[Body or hand keypoint data]:
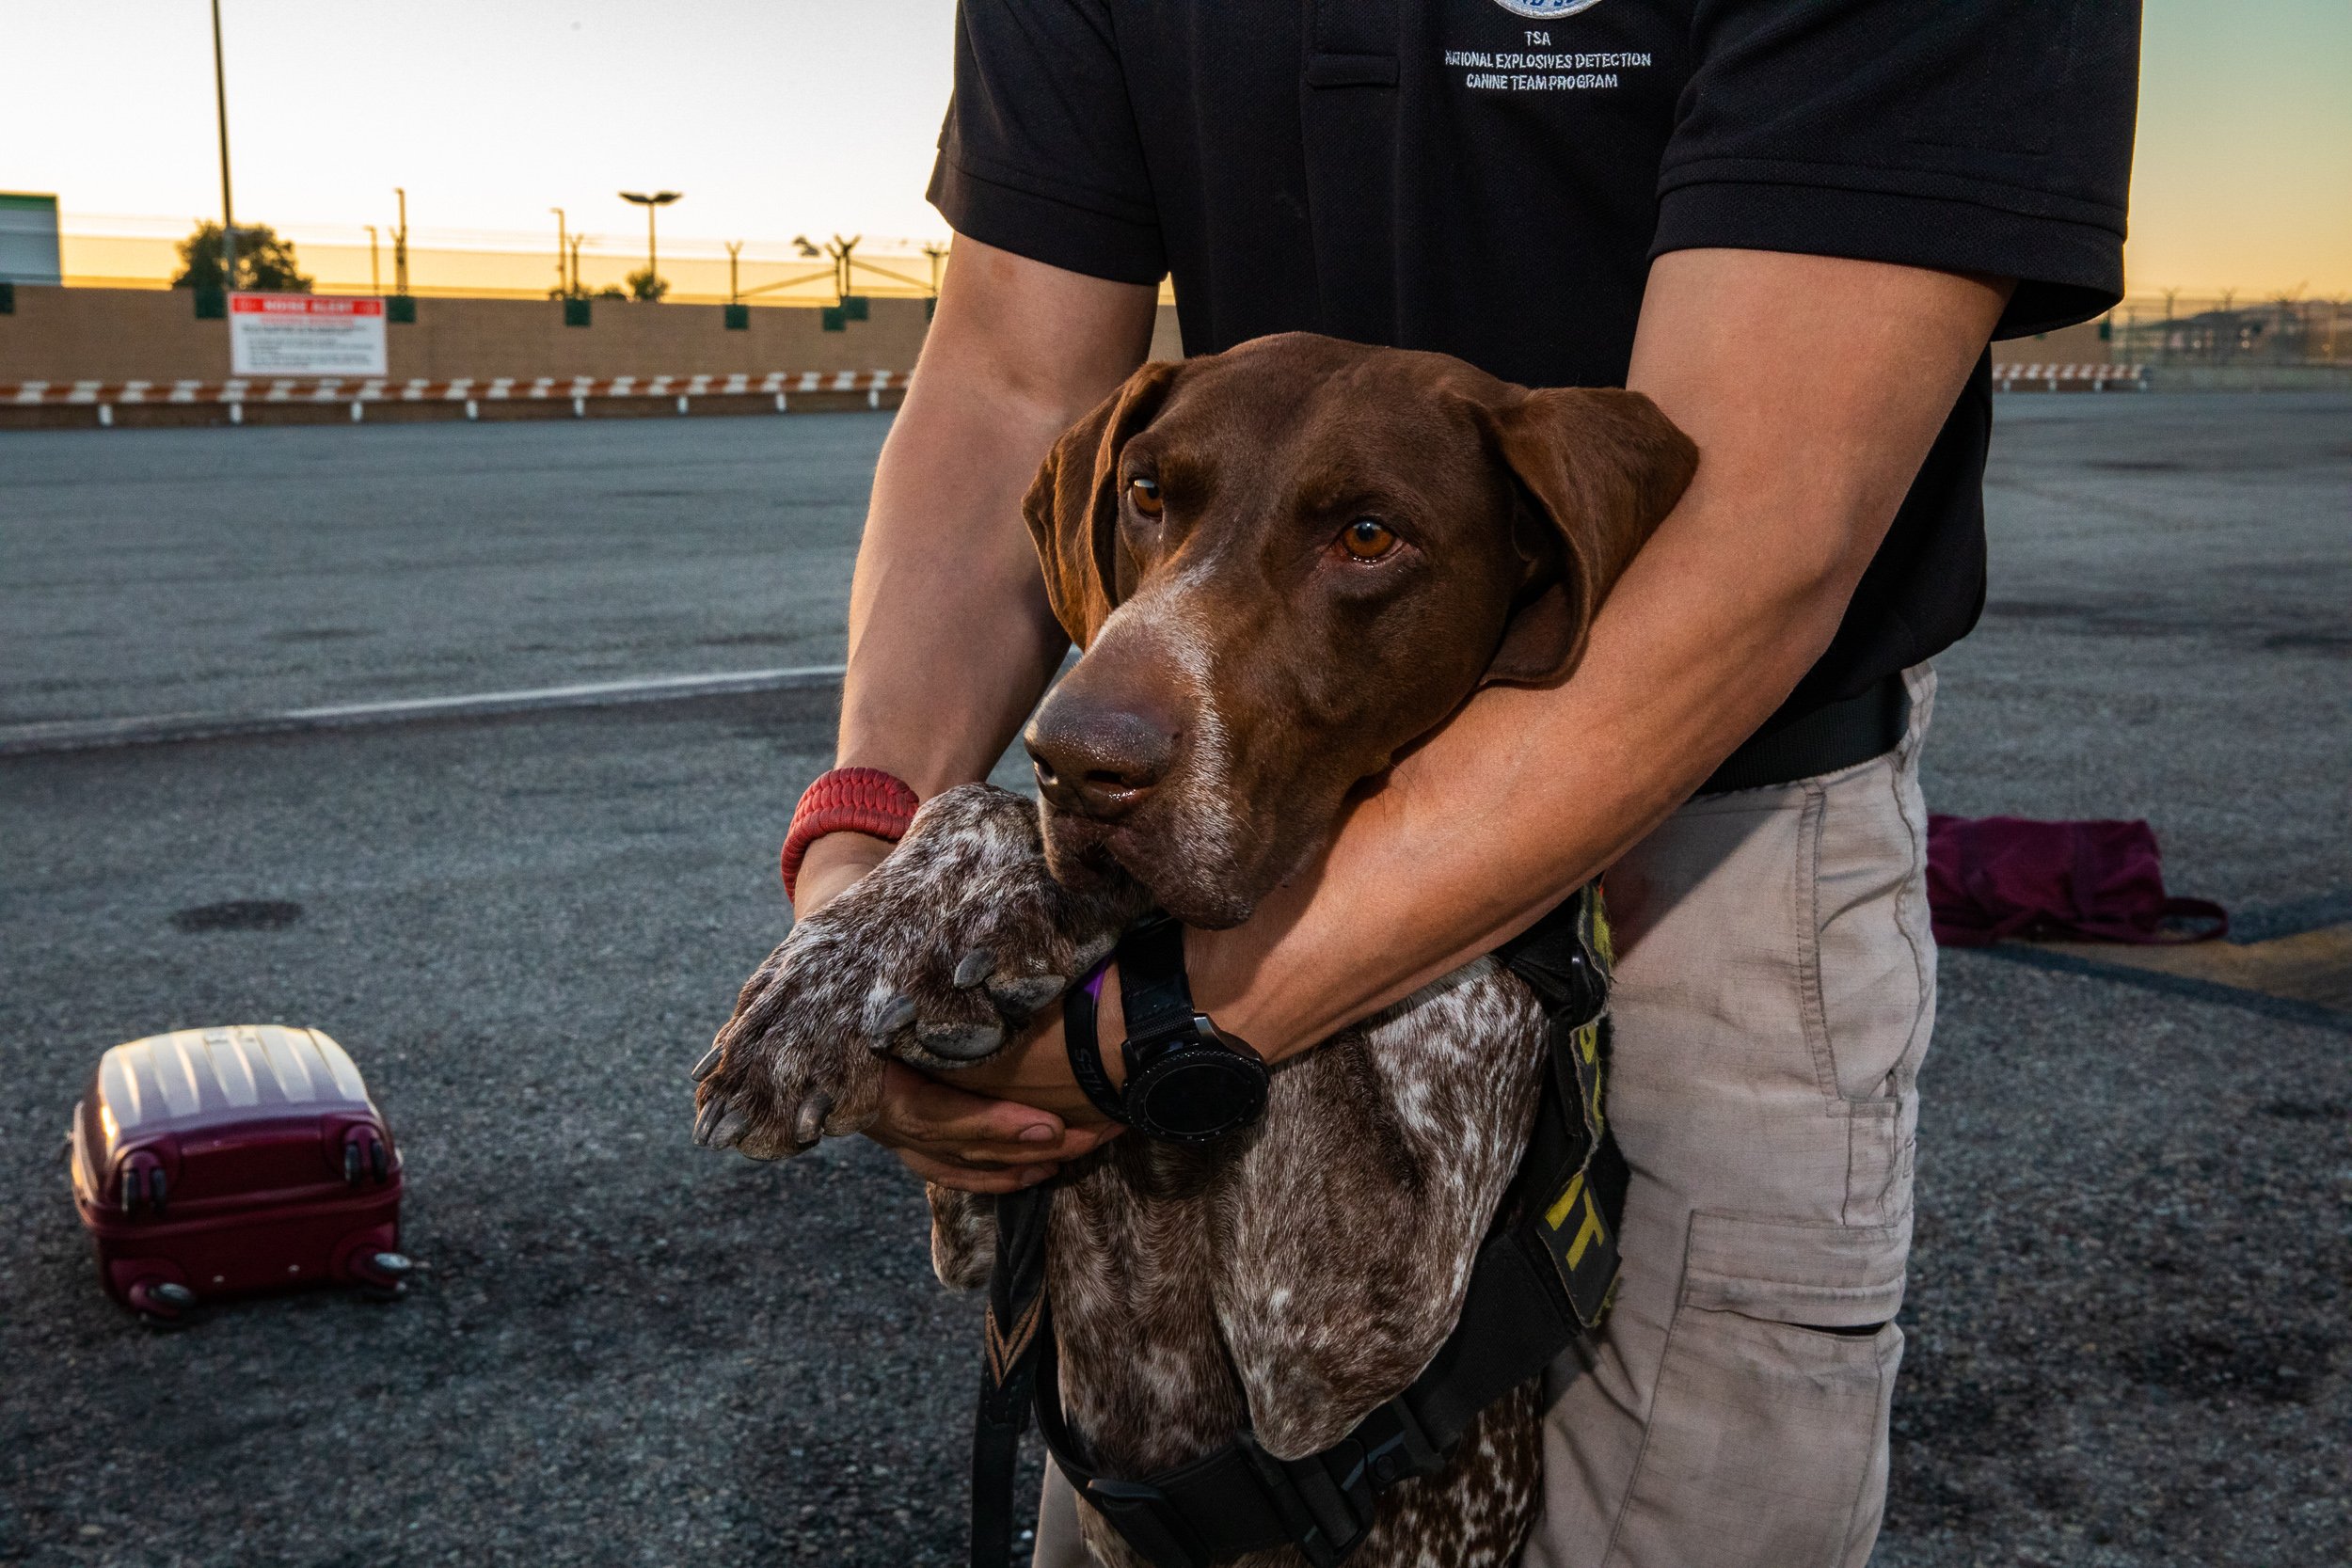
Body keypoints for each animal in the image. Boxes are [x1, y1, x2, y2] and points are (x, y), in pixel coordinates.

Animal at [687, 333, 1703, 1568]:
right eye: (1145, 493)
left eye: (1369, 536)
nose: (1077, 761)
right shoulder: (978, 1227)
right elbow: (967, 812)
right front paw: (851, 953)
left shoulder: (1347, 1319)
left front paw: (1013, 903)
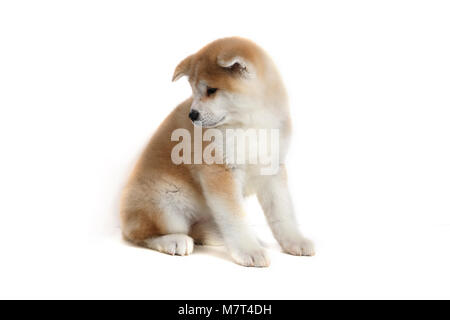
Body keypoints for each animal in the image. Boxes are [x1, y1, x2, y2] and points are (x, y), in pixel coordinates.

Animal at [121, 37, 314, 268]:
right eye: (194, 91)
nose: (192, 115)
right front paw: (248, 250)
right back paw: (174, 241)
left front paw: (294, 241)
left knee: (198, 229)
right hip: (166, 203)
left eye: (211, 90)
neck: (251, 124)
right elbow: (235, 218)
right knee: (139, 233)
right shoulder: (221, 174)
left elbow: (283, 213)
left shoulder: (273, 170)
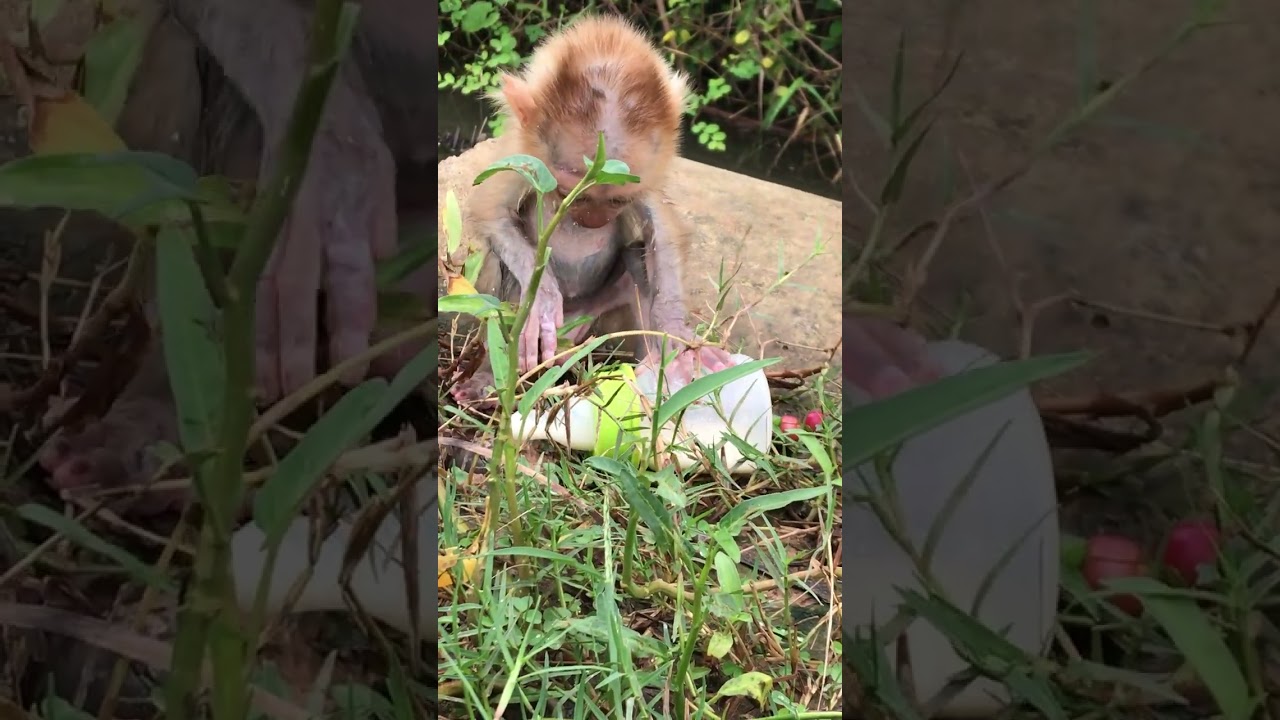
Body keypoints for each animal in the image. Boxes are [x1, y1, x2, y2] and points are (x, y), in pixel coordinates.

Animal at [449, 15, 734, 404]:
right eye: (573, 194)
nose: (593, 222)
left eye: (615, 201)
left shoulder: (646, 177)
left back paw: (653, 369)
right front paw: (542, 298)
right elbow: (489, 211)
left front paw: (677, 333)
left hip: (599, 322)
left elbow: (662, 231)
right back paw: (488, 378)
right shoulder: (522, 156)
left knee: (634, 263)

[Your assignment]:
Could the entries above be written out word for word, pictures excluded?

[Solution to this exercise]:
Body keypoints for each animal in the image. Boxes are [x1, y1, x2, y2] and points are (x, y), in pixel coordinates.

Animal at [687, 333, 1703, 1568]:
right eye: (1145, 493)
left eye: (1369, 536)
nose: (1077, 761)
right shoulder: (978, 1227)
right elbow: (967, 812)
right front paw: (851, 953)
left shoulder: (1347, 1319)
left front paw: (1013, 903)
Body keypoints for each animal in the image. Boxes are [x1, y1, x2, y2] and points are (x, y), in pixel coordinates.

Animal at [121, 37, 314, 268]:
right eye: (194, 91)
nose: (192, 115)
right front paw: (248, 250)
right back paw: (174, 241)
left front paw: (294, 241)
left knee: (198, 229)
right hip: (166, 203)
left eye: (211, 90)
neck: (251, 124)
right elbow: (235, 218)
right knee: (139, 233)
right shoulder: (221, 174)
left elbow: (283, 213)
left shoulder: (273, 170)
Body keypoints for each animal in the image. Boxes are [x1, y1, x2, y2] and points are (x, y), in pixel coordinates.

Animal at [449, 15, 734, 404]:
right eye: (573, 194)
nose: (593, 222)
left eye: (615, 201)
left shoulder: (646, 177)
left back paw: (653, 369)
right front paw: (542, 298)
right elbow: (489, 211)
left front paw: (677, 333)
left hip: (599, 322)
left elbow: (662, 231)
right back paw: (488, 378)
right shoulder: (522, 156)
left knee: (634, 263)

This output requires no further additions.